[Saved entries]
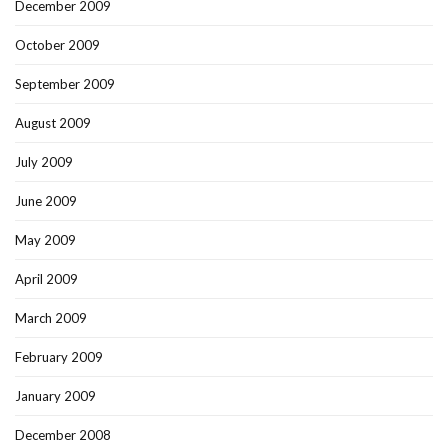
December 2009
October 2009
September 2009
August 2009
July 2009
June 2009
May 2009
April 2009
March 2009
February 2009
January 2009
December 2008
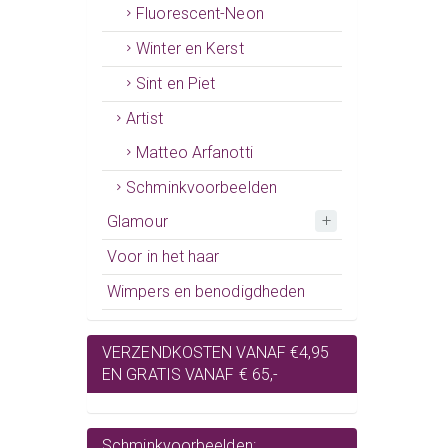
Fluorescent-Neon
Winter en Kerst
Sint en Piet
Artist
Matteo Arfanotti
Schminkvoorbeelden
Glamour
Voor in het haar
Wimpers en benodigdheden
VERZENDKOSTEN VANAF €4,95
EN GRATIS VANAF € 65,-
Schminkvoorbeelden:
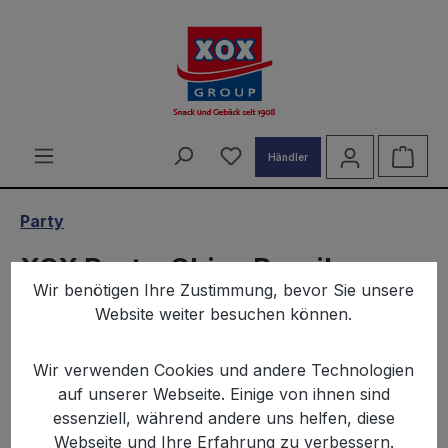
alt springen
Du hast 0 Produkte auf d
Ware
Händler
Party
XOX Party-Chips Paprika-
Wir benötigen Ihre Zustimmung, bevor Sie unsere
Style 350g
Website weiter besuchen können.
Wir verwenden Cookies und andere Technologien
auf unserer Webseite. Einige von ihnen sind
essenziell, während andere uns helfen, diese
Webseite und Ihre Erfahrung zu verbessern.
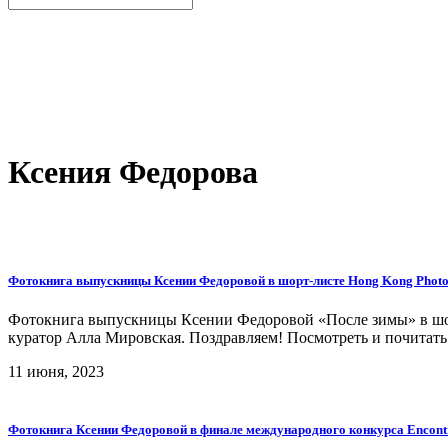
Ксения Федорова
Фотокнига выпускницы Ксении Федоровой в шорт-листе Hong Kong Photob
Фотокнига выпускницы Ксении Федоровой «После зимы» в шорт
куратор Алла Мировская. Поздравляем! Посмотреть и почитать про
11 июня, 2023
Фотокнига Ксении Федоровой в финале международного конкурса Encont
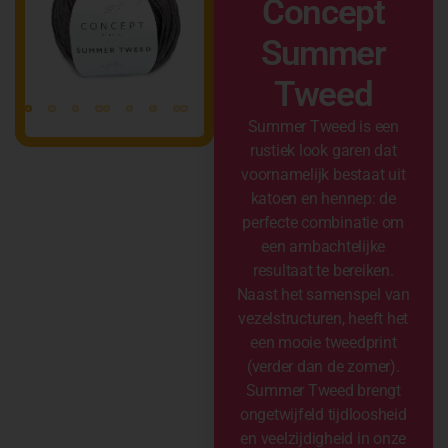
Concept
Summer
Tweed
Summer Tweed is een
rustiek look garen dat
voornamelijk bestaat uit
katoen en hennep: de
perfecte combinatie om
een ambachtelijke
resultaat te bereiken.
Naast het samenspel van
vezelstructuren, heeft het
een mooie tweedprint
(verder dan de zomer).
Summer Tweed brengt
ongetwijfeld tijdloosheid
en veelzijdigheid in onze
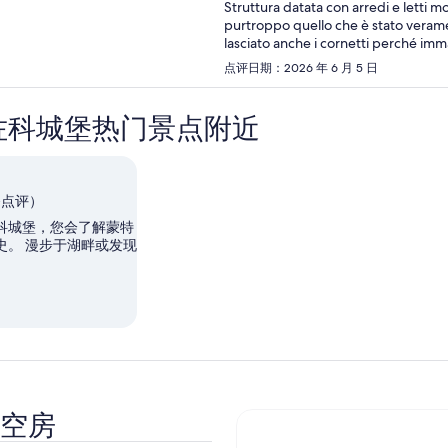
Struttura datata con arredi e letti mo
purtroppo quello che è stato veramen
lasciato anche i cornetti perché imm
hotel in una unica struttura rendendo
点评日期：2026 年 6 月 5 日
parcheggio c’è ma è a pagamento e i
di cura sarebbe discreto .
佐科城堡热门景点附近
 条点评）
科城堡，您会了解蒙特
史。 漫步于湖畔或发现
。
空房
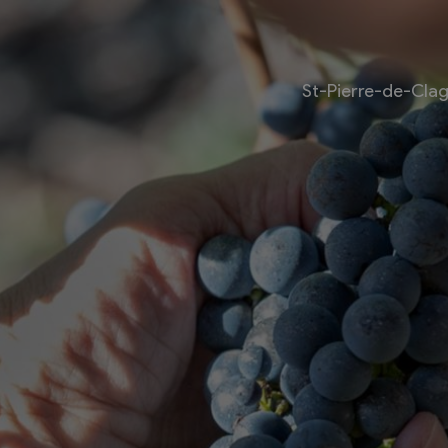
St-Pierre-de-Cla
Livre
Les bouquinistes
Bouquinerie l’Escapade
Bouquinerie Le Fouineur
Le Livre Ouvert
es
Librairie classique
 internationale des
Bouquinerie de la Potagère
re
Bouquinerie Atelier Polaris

---

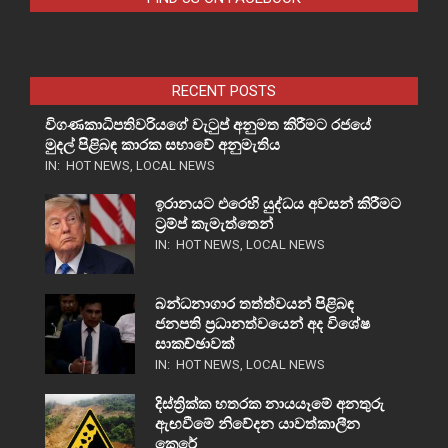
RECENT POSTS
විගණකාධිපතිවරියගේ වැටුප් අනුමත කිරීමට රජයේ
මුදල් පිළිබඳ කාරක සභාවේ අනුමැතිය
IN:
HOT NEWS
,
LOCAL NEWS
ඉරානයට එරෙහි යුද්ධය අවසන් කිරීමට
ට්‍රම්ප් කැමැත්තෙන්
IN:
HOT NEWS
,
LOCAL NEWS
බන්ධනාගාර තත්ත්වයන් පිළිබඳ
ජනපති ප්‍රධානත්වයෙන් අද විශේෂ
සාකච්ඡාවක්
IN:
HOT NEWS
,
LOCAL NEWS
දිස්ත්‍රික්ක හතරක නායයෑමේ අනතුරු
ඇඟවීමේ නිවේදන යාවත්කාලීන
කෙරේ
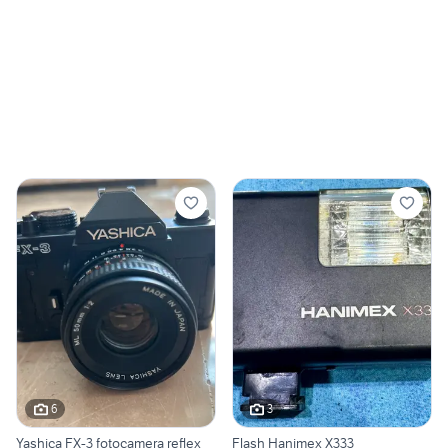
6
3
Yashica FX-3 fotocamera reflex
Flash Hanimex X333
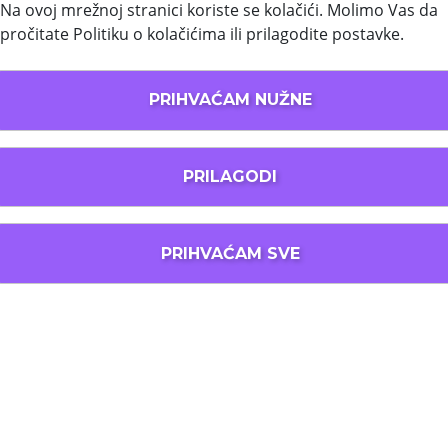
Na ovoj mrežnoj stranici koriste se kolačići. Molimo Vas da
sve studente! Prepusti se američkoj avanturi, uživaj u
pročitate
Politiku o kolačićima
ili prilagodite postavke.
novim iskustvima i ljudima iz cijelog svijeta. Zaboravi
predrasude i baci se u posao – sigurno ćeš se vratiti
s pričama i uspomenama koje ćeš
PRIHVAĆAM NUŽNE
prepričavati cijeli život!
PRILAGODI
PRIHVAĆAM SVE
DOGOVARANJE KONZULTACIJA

Prompt:
From the entries above, restate word for word the lines from the line containing "Bouquinerie Le Fouineur" to the line containing "Bouquinerie Atelier Polaris", both ends included, and nothing more.

Solution for this problem:
Bouquinerie Le Fouineur
Le Livre Ouvert
es
Librairie classique
 internationale des
Bouquinerie de la Potagère
re
Bouquinerie Atelier Polaris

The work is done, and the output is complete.